Source document:
* * *

He meant: have the affair
But never: put it in a poem.”—Careerism vs. Literature
Part 4
“You can fill your heart with boats and water and never make the lake, never/make the river, never see the ocean.” —Boat
This section of the book feels like Newman is trying to work out the love of friendships or maybe even the deception one can feel inside the love of friendship. These are the people we go through our journey with, some make it farther than us, some fall behind, but we are all dreaming of something more.
“I was 24 and believed poetry
was an element no different
than oxygen or carbon
and at least as important
as a ham sandwich
for survival.”—Angels with Ugly Faces
Part 5
Newman has a way of dialing in on the themes we all want to get rid of in our lives—hunger, failed ideals, dark humanity, and poverty. This section of poems really speaks to what it means to be poor and doing whatever it takes to make ends meet. He looks at this from the point of hunger, working menial jobs, and the things we might do to feel more elevated in society only to learn it was an illusion we were chasing.
“Though there is no poetry/ without beans, without something in your stomach.” —So Many of the Poets I Love
“It’s tough being loaded down like a pack animal half stuffed/ with political flyers made of smoke and deception.”—This is to Say Thank You
In all of the dark streets Newman took me down in this book of long, story like poems, he did manage to make me laugh out loud in this poem:
“I don’t read other writers
while I’m writing
because I don’t want to be
influenced by their work
which is like a person saying
I don’t want to be around other people
while I’m breathing
because I want my breath to be original.” —Chuck Kinder, Writer and Professor, Throws a Party
Part 6
Here we find the everyman section of the book. The place where life finds you in middle age and far from the directions you had hoped to go in for one reason or another. It’s the place where you find yourself alone and thinking.
“Hard labor often requires a drink.
History was built on that fact.
…
The fear is we all
start blaming our fingers
for having knuckles
and the knuckles for aching.” —Jack’s Bar, Breakfast Time
“And I wouldn’t have slept any better
if my wife breathed in whispers
because I worry about sleep to the point of sleeplessness.”—I Eat the Sun
Part 7
This section of the book is one entire poem. It feels like the story of how he may have started to love poetry which is much like a fist fight in real life. There is so much work to get through, so much work to find words that speak to you which in turn influence the way you see your own life and how you string together the words from your heart and mind. All art as we know, is not original. When we write, we are collaborating with all the other writers we have ever read in our lifetime. We are indebted to that one teacher or person who handed you a book of poems that changed your life. The poem that is this section is called “I was Heading to the O on Forbes Avenue in Oakland.”

* * *

Provided material:
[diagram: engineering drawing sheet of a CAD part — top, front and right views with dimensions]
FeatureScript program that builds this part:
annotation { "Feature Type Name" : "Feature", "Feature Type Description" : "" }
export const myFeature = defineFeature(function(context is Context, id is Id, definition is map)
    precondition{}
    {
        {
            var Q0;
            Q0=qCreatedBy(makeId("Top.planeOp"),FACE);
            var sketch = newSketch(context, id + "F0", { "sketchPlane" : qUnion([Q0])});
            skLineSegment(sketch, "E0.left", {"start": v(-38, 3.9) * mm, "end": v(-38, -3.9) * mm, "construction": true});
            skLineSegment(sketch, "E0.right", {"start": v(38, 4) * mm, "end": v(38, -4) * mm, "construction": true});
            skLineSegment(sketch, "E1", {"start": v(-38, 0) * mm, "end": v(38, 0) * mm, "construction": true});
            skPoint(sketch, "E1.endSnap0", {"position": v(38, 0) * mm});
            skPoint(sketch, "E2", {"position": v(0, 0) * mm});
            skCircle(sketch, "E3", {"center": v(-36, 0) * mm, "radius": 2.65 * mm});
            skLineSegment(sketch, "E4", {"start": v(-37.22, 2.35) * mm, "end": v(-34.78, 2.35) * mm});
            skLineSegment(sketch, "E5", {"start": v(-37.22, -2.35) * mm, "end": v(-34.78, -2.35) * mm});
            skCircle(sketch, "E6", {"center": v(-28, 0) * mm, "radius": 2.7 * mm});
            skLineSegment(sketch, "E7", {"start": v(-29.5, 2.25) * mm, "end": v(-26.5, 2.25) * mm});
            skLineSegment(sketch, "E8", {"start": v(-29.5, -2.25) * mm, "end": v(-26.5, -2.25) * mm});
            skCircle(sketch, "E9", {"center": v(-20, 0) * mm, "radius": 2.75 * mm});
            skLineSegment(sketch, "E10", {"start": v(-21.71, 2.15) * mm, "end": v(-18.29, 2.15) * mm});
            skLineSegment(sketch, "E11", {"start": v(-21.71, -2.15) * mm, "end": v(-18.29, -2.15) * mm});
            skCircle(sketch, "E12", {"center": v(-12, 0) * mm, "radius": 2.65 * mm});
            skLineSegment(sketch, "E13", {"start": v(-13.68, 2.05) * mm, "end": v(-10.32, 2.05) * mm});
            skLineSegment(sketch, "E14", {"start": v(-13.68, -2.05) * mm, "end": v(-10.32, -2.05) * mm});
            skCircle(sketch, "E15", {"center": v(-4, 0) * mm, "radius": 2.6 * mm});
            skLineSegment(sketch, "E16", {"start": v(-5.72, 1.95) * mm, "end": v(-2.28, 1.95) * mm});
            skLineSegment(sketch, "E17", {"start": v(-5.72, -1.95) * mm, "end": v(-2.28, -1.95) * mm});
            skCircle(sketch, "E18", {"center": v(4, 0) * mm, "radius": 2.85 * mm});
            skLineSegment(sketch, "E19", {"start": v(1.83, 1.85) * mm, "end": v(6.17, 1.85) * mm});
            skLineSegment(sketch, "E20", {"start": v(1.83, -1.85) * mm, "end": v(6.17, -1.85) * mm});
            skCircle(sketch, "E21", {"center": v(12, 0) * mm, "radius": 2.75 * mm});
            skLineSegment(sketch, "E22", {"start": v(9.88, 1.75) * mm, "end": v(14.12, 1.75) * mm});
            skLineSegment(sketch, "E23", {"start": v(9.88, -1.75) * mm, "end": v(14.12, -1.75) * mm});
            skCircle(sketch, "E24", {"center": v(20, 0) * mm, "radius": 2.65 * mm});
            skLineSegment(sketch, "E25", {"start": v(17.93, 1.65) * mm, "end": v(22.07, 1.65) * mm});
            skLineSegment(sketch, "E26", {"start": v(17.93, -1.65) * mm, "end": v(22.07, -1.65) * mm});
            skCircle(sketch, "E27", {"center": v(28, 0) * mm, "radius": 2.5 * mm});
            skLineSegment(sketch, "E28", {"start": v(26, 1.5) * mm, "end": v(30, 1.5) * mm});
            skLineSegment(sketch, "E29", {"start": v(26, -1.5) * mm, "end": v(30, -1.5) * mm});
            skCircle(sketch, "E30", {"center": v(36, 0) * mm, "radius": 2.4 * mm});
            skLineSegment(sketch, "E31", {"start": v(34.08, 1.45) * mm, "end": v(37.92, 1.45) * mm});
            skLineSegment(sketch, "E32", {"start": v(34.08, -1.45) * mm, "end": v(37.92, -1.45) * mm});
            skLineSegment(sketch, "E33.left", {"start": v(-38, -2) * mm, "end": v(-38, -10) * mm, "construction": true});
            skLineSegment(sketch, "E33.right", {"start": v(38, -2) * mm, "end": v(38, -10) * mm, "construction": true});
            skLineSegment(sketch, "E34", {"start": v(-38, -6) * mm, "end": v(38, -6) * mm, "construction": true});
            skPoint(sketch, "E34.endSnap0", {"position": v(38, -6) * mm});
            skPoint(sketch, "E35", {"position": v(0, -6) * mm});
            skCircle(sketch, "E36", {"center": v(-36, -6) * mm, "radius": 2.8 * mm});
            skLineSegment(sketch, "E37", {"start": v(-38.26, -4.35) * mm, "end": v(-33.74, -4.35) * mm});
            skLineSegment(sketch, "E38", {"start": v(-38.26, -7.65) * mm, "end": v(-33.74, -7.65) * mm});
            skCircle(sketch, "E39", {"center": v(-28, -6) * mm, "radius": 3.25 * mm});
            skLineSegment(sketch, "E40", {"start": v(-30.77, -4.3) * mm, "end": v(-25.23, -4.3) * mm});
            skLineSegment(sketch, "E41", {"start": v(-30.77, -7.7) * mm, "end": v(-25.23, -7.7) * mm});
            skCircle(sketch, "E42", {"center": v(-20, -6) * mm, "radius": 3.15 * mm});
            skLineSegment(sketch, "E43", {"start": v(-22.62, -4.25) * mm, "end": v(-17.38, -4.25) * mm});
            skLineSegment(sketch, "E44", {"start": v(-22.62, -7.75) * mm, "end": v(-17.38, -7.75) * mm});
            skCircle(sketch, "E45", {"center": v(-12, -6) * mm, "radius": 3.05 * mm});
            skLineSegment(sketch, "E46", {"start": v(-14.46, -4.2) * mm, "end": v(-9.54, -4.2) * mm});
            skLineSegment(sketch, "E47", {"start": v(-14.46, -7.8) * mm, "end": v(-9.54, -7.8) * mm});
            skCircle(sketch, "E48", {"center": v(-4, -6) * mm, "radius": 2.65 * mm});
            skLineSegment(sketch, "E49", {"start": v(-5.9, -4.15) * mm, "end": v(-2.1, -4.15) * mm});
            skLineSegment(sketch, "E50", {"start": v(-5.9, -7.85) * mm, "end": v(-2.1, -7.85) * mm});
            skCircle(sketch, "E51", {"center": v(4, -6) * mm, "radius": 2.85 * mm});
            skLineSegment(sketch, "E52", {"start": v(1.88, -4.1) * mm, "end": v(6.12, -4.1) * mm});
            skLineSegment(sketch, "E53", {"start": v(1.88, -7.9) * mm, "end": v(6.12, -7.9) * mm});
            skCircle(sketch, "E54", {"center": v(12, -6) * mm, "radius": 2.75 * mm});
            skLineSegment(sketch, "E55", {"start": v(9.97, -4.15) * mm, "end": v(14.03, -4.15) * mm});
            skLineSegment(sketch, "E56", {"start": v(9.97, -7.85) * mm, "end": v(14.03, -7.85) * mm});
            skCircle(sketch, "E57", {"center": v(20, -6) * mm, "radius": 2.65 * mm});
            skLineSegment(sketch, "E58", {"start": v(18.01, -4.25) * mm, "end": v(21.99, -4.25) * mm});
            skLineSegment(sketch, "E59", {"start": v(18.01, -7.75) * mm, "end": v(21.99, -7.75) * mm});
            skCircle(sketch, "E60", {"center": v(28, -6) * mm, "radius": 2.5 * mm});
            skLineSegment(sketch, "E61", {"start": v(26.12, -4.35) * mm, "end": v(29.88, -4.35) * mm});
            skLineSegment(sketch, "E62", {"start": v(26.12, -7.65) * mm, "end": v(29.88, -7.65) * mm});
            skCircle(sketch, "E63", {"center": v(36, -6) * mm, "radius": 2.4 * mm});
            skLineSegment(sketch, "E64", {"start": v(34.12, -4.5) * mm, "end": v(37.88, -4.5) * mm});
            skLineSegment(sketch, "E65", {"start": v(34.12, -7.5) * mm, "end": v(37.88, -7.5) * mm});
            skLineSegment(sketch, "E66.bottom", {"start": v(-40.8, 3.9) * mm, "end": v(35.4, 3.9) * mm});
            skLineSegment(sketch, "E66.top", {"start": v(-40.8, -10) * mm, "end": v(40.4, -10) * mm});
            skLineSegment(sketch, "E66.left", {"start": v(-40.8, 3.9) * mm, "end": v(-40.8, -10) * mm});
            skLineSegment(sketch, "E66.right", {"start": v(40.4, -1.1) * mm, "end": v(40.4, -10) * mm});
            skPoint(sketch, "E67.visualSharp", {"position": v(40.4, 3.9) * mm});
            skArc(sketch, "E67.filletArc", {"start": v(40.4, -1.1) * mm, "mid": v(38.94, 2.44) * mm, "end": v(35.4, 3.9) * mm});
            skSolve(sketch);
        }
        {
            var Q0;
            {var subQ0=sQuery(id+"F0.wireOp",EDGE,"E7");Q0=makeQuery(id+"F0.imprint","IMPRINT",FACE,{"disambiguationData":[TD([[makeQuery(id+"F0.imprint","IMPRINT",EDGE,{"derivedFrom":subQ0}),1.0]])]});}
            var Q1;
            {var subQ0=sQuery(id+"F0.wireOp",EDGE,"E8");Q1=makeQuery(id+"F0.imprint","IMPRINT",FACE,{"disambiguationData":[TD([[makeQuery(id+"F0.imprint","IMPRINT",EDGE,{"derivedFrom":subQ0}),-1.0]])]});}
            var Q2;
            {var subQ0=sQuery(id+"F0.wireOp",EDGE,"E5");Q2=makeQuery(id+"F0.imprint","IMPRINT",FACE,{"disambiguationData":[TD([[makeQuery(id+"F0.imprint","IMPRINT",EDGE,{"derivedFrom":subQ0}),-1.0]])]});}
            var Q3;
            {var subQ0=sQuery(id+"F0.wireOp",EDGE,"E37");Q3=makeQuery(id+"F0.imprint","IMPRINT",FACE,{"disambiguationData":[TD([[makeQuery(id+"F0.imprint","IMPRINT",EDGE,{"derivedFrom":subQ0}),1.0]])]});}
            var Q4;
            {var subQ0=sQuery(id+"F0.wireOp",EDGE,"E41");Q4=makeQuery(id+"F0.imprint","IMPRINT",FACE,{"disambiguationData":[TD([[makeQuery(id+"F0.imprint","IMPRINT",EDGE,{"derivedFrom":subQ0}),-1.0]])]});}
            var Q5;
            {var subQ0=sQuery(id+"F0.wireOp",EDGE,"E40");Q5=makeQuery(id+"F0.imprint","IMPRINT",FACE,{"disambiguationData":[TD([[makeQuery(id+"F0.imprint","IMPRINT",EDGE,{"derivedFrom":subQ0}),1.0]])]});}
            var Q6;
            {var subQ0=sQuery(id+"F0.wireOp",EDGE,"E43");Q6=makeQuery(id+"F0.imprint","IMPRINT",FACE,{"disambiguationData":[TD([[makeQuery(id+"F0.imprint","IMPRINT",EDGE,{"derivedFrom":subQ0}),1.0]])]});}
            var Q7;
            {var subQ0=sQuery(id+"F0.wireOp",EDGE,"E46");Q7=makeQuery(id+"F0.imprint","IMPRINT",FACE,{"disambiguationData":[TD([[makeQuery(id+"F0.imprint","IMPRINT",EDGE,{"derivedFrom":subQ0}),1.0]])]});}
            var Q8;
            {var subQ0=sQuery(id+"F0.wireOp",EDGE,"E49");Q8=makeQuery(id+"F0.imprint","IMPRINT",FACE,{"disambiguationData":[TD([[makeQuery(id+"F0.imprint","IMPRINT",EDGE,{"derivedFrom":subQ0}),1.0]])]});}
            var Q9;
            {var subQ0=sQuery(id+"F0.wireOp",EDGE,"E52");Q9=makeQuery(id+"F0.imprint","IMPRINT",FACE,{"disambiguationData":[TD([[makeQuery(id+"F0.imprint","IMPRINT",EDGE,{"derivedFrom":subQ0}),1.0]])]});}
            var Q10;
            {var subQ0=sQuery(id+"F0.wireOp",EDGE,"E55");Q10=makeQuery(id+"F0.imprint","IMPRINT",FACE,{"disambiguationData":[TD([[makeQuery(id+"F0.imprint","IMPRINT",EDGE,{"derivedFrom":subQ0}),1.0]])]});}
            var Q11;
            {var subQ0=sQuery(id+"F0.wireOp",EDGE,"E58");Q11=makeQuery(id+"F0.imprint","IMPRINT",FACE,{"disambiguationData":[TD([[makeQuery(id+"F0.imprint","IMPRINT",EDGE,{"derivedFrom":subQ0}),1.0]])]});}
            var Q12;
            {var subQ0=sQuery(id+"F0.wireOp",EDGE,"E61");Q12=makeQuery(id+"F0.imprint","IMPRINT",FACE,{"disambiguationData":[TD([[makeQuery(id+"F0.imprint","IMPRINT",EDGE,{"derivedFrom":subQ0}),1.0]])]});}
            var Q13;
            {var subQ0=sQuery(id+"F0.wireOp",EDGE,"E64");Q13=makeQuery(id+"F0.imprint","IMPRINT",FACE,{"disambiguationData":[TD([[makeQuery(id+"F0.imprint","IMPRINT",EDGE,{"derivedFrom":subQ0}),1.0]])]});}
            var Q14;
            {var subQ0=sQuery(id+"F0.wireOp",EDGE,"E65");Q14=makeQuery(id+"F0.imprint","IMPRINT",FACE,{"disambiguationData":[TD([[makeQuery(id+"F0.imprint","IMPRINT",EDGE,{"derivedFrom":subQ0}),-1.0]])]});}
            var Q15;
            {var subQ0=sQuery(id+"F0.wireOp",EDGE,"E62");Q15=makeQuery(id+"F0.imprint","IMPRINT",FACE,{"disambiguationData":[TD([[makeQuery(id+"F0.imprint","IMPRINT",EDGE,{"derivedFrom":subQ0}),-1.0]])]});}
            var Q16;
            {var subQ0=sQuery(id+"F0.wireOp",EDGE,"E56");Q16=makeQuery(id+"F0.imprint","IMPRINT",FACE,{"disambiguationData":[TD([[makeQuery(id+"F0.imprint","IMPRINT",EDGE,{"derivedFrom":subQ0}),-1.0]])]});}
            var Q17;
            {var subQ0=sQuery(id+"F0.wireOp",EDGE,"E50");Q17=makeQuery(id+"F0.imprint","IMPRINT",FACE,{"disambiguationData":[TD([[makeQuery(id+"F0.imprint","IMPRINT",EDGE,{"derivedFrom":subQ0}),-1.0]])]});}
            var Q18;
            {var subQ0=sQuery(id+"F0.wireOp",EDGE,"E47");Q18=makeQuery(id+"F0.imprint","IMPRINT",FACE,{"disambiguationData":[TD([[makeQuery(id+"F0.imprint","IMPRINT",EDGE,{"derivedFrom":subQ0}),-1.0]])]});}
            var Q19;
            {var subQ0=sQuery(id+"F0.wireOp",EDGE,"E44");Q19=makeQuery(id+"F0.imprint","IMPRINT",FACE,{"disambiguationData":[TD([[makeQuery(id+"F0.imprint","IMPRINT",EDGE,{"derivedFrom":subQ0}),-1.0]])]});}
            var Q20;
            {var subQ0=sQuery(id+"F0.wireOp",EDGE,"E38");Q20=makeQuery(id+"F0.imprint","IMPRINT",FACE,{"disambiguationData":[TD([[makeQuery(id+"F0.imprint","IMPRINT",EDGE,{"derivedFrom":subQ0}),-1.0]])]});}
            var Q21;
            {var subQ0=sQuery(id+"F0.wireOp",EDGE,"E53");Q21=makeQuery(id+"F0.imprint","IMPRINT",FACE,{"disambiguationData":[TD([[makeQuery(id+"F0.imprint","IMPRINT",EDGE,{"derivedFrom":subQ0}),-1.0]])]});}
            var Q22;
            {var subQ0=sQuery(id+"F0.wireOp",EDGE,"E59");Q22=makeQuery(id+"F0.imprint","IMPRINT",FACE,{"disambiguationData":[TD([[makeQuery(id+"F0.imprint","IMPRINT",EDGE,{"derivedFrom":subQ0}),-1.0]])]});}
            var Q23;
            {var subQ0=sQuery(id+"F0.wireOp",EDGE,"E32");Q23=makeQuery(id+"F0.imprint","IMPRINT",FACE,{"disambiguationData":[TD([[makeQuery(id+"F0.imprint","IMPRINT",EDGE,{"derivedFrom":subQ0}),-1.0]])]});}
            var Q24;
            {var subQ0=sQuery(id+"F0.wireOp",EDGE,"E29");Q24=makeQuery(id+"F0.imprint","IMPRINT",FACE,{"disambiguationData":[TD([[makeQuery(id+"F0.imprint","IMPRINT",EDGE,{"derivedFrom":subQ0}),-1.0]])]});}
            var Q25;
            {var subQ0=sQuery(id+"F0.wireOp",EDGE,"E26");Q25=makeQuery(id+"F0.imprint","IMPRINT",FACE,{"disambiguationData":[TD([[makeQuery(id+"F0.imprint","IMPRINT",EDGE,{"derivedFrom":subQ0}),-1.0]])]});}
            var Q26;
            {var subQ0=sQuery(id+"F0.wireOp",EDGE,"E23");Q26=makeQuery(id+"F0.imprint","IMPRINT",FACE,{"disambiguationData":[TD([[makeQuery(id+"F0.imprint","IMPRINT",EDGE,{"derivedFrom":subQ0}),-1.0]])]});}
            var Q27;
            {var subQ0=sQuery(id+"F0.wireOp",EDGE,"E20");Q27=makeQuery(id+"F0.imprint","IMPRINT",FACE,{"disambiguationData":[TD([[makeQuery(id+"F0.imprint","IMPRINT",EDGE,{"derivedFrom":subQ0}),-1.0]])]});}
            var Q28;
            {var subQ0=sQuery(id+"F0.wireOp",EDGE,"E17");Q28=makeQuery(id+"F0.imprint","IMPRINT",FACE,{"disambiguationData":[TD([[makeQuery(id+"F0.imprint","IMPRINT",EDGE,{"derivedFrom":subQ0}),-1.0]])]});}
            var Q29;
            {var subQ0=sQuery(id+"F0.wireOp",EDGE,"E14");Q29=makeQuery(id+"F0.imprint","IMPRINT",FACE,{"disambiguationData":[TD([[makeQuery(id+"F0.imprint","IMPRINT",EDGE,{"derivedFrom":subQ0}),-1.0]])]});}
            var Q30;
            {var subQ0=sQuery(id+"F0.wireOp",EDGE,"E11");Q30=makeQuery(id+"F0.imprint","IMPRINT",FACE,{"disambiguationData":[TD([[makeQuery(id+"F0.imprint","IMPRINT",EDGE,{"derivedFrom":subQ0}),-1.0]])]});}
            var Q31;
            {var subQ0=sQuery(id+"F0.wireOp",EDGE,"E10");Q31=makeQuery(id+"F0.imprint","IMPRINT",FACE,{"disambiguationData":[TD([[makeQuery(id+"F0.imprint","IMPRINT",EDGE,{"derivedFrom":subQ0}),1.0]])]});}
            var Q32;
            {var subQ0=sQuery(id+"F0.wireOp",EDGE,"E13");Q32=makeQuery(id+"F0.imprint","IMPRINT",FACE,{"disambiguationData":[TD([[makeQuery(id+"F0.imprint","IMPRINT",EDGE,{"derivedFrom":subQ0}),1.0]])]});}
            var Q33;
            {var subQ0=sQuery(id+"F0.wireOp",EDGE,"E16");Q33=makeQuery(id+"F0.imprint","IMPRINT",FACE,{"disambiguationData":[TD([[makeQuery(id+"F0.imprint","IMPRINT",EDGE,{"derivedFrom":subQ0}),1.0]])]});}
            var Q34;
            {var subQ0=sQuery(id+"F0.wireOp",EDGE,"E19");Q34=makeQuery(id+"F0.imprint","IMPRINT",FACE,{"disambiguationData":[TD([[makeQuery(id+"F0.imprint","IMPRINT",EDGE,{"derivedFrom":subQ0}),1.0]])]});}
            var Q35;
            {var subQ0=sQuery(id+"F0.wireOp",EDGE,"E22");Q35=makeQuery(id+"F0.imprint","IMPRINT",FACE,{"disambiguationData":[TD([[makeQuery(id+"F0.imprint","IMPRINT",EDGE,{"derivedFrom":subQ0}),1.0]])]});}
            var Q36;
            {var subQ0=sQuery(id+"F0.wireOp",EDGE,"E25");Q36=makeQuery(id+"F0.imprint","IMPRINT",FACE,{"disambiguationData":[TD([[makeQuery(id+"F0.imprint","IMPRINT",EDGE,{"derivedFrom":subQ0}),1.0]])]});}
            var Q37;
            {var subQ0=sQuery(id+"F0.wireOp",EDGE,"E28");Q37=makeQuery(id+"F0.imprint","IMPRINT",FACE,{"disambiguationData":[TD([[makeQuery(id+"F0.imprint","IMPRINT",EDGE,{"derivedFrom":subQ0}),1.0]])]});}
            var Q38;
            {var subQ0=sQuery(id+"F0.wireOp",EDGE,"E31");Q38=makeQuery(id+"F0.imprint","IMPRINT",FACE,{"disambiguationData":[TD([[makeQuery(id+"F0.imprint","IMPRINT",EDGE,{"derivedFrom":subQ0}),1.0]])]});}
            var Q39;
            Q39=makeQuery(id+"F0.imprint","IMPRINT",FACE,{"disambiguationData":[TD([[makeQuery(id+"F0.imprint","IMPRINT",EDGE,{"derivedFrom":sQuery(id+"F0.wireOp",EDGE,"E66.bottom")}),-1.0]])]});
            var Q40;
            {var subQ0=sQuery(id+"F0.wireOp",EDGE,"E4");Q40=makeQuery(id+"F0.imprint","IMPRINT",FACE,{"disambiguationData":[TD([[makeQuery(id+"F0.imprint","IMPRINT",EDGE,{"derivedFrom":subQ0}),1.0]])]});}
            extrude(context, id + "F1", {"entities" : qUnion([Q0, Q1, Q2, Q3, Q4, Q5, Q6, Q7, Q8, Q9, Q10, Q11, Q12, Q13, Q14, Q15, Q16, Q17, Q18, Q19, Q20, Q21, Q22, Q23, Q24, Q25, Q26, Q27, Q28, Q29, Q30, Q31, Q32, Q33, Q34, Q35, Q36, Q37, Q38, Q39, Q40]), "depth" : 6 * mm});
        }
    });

* * *

What this exercise asks:
[a] Reproduce the passage of the poetry review starting with "He meant: have" and going on through "of something more.".
[b] In the records, rewrite the lines from the start through the line that contains "v(-21.71, 2.15) *", replacing "construction" with "isConstruction" and leaving everything else unchanged. Give only those lines.

Task-by-task outputs:
[a]
He meant: have the affair
But never: put it in a poem.”—Careerism vs. Literature
Part 4
“You can fill your heart with boats and water and never make the lake, never/make the river, never see the ocean.” —Boat
This section of the book feels like Newman is trying to work out the love of friendships or maybe even the deception one can feel inside the love of friendship. These are the people we go through our journey with, some make it farther than us, some fall behind, but we are all dreaming of something more.

[b]
[diagram: engineering drawing sheet of a CAD part — top, front and right views with dimensions]
FeatureScript program that builds this part:
annotation { "Feature Type Name" : "Feature", "Feature Type Description" : "" }
export const myFeature = defineFeature(function(context is Context, id is Id, definition is map)
    precondition{}
    {
        {
            var Q0;
            Q0=qCreatedBy(makeId("Top.planeOp"),FACE);
            var sketch = newSketch(context, id + "F0", { "sketchPlane" : qUnion([Q0])});
            skLineSegment(sketch, "E0.left", {"start": v(-38, 3.9) * mm, "end": v(-38, -3.9) * mm, "isConstruction": true});
            skLineSegment(sketch, "E0.right", {"start": v(38, 4) * mm, "end": v(38, -4) * mm, "isConstruction": true});
            skLineSegment(sketch, "E1", {"start": v(-38, 0) * mm, "end": v(38, 0) * mm, "isConstruction": true});
            skPoint(sketch, "E1.endSnap0", {"position": v(38, 0) * mm});
            skPoint(sketch, "E2", {"position": v(0, 0) * mm});
            skCircle(sketch, "E3", {"center": v(-36, 0) * mm, "radius": 2.65 * mm});
            skLineSegment(sketch, "E4", {"start": v(-37.22, 2.35) * mm, "end": v(-34.78, 2.35) * mm});
            skLineSegment(sketch, "E5", {"start": v(-37.22, -2.35) * mm, "end": v(-34.78, -2.35) * mm});
            skCircle(sketch, "E6", {"center": v(-28, 0) * mm, "radius": 2.7 * mm});
            skLineSegment(sketch, "E7", {"start": v(-29.5, 2.25) * mm, "end": v(-26.5, 2.25) * mm});
            skLineSegment(sketch, "E8", {"start": v(-29.5, -2.25) * mm, "end": v(-26.5, -2.25) * mm});
            skCircle(sketch, "E9", {"center": v(-20, 0) * mm, "radius": 2.75 * mm});
            skLineSegment(sketch, "E10", {"start": v(-21.71, 2.15) * mm, "end": v(-18.29, 2.15) * mm});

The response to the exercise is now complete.